Cover Crops Build Soil

Author: Raylene Nickel 

Cow-calf producer and no-till farmer Lance Gartner, Glen Ullin, North Dakota, grows full-season cover crops to build soil health and to provide early-winter grazing for cows.

Soil organic matter has increased as a result of the multispecies cover crops and the fertility contributed by cattle manure and urine. “Before I started growing cover crops seven years ago, soil tests showed my no-till soils had 2.3% to 2.9% organic matter,” says Gartner. “In recent years, my soils have tested 3.7% to 4.25% organic matter.”

The building of soil organic matter results in a reduced need for applying nitrogen (N) to wheat and corn.
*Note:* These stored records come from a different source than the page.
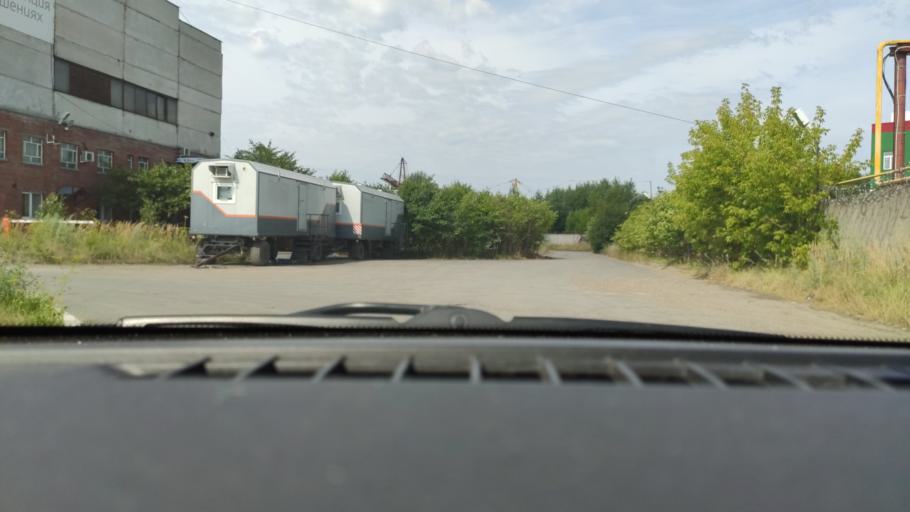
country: RU
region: Perm
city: Kondratovo
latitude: 58.0077
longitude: 56.1483
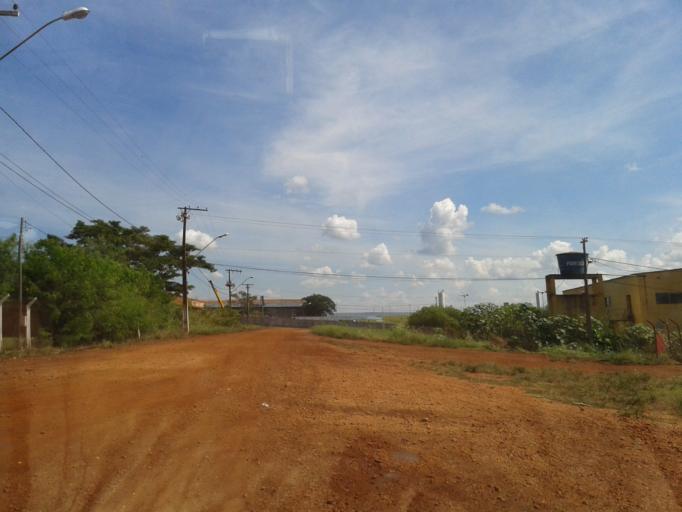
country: BR
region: Goias
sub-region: Itumbiara
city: Itumbiara
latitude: -18.4266
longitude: -49.1903
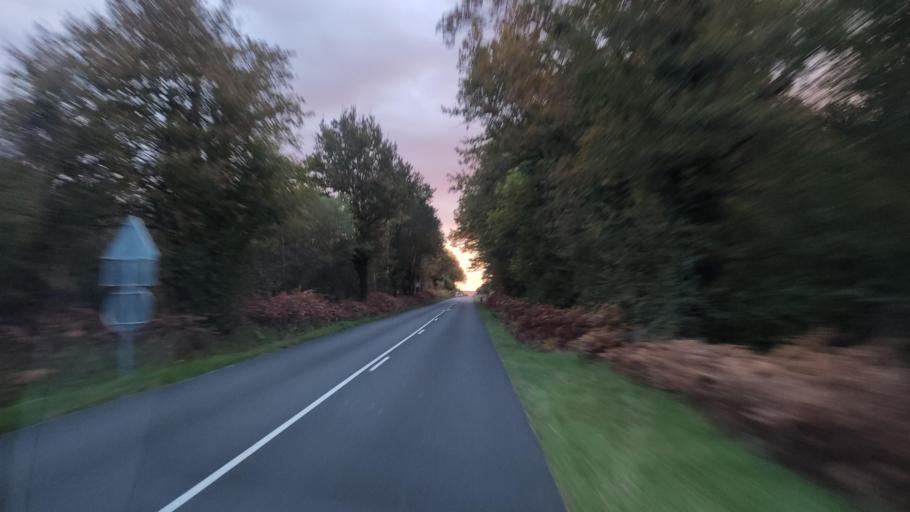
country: FR
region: Limousin
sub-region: Departement de la Haute-Vienne
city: Rilhac-Rancon
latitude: 45.9165
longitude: 1.3369
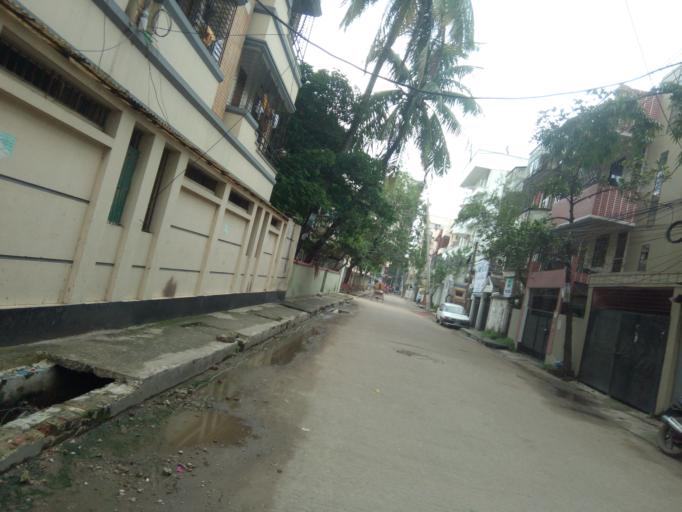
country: BD
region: Dhaka
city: Azimpur
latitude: 23.7694
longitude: 90.3665
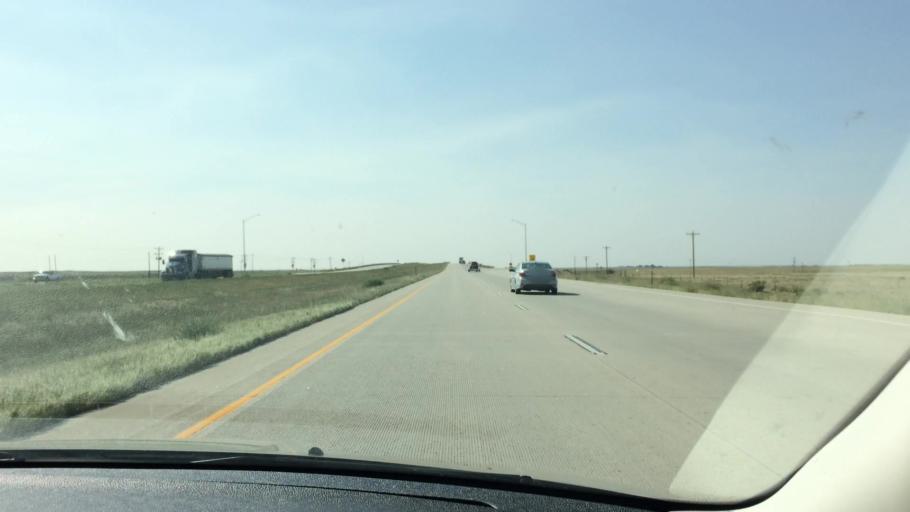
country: US
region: Colorado
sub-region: Arapahoe County
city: Byers
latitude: 39.6792
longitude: -104.1105
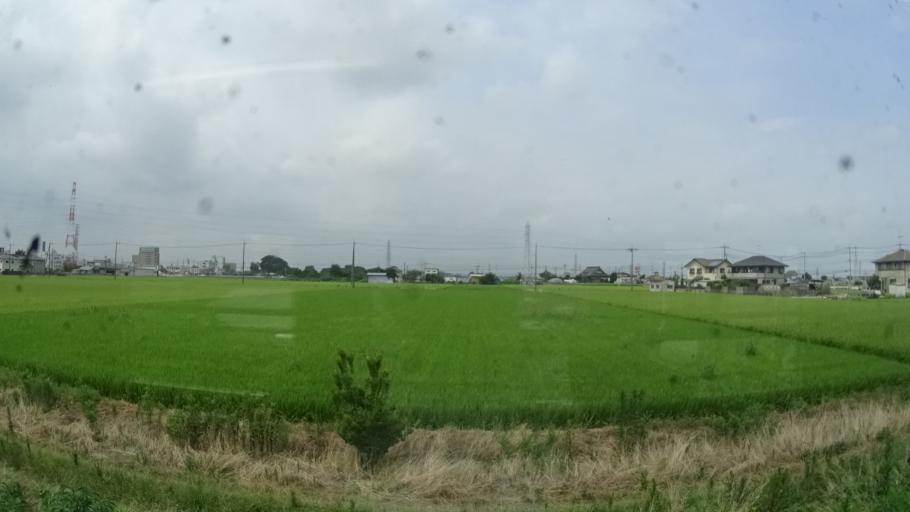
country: JP
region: Ibaraki
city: Shimodate
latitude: 36.3129
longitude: 139.9720
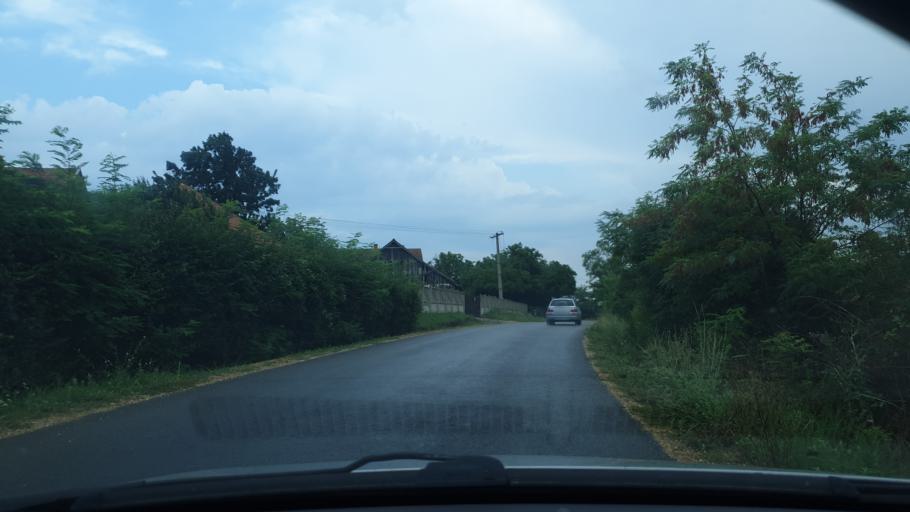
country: RS
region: Central Serbia
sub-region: Sumadijski Okrug
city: Kragujevac
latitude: 44.0653
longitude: 20.7909
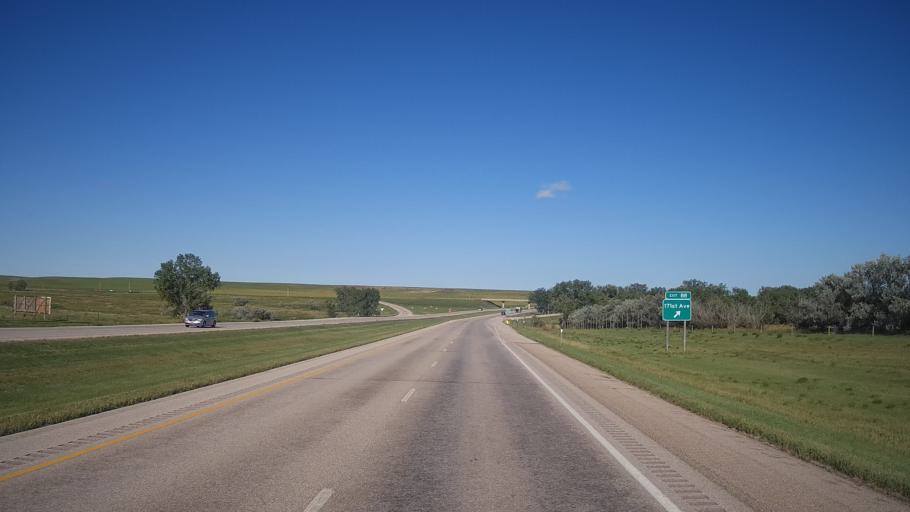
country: US
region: South Dakota
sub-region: Pennington County
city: Box Elder
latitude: 44.1052
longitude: -102.6362
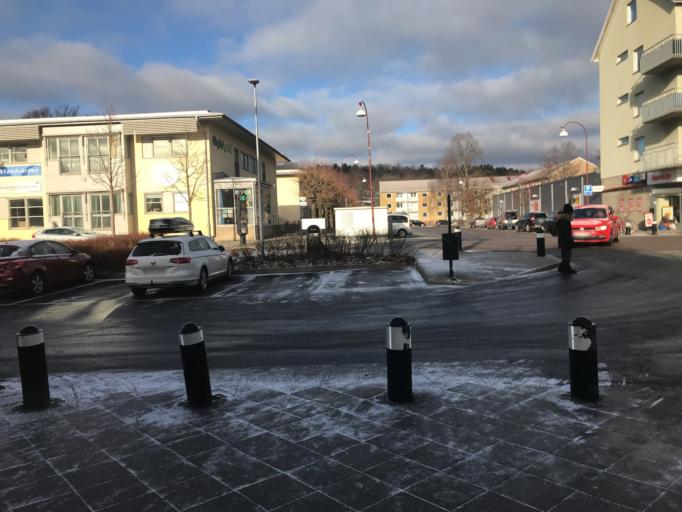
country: SE
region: Vaestra Goetaland
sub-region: Harryda Kommun
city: Molnlycke
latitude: 57.6579
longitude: 12.1140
Gartner has reduced commercial N use for these crops by 60%, and sometimes he eliminates fertilizer applications altogether.
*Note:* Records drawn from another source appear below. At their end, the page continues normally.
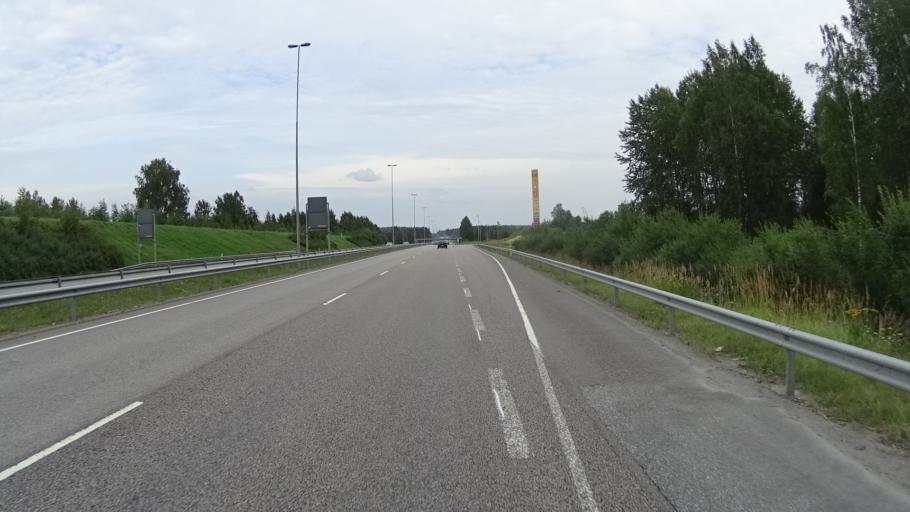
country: FI
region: South Karelia
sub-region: Lappeenranta
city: Lappeenranta
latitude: 61.0521
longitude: 28.2497
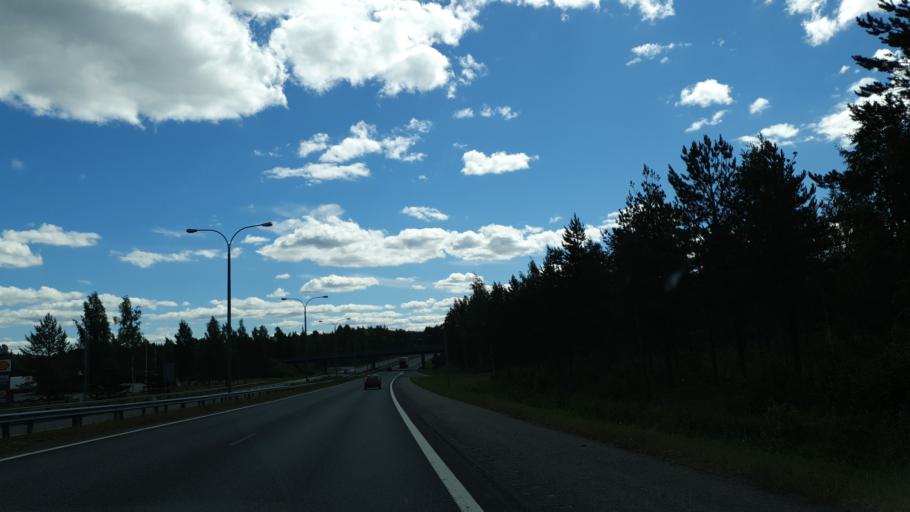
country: FI
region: Northern Savo
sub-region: Kuopio
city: Siilinjaervi
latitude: 63.0611
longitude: 27.6707
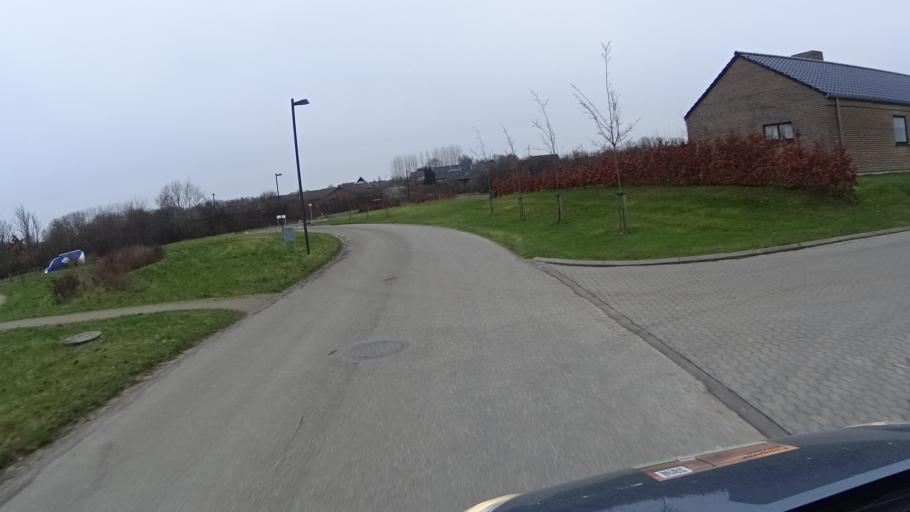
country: DK
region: South Denmark
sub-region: Vejle Kommune
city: Vejle
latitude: 55.7298
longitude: 9.6177
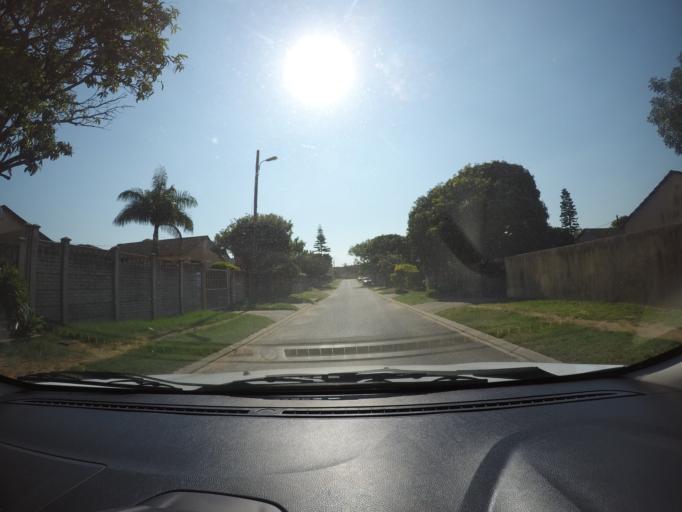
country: ZA
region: KwaZulu-Natal
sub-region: uThungulu District Municipality
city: Richards Bay
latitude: -28.7202
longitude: 32.0446
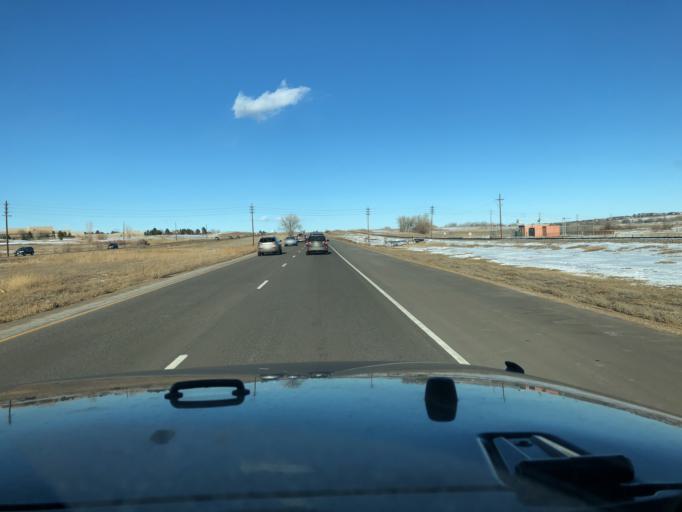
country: US
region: Colorado
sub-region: Boulder County
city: Gunbarrel
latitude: 40.0784
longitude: -105.2020
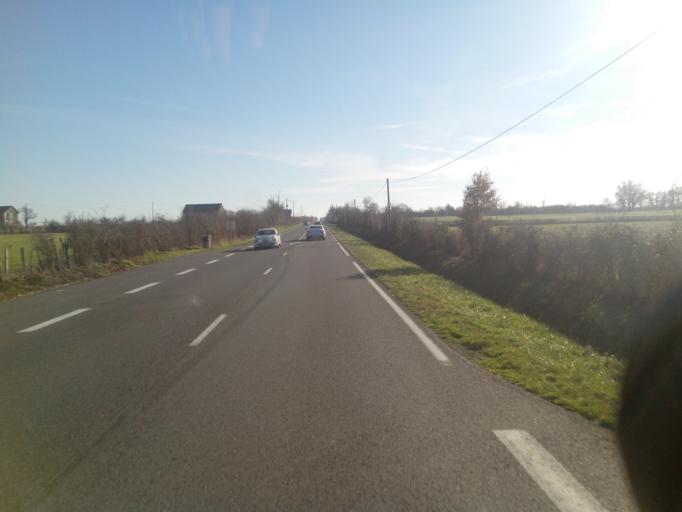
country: FR
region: Poitou-Charentes
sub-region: Departement de la Vienne
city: Lussac-les-Chateaux
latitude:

The yardstick guiding Gartner’s N-application rate is his estimate of N mineralizing from the organic matter. “The unavailable nitrogen doesn’t show up on soil tests, and what mineralizes is not immediately available to plants,” he says. “It becomes available to the crop slowly throughout the growing season.

“I allocate about 1,000 pounds per acre of unavailable N for each percent of organic matter,” he says. “I then figure 1% of this 1,000 pounds of unavailable N will mineralize. This yields 10 pounds of available N. When multiplied times 4% of organic matter, the result is a nitrogen credit of 40 pounds of available N per acre.”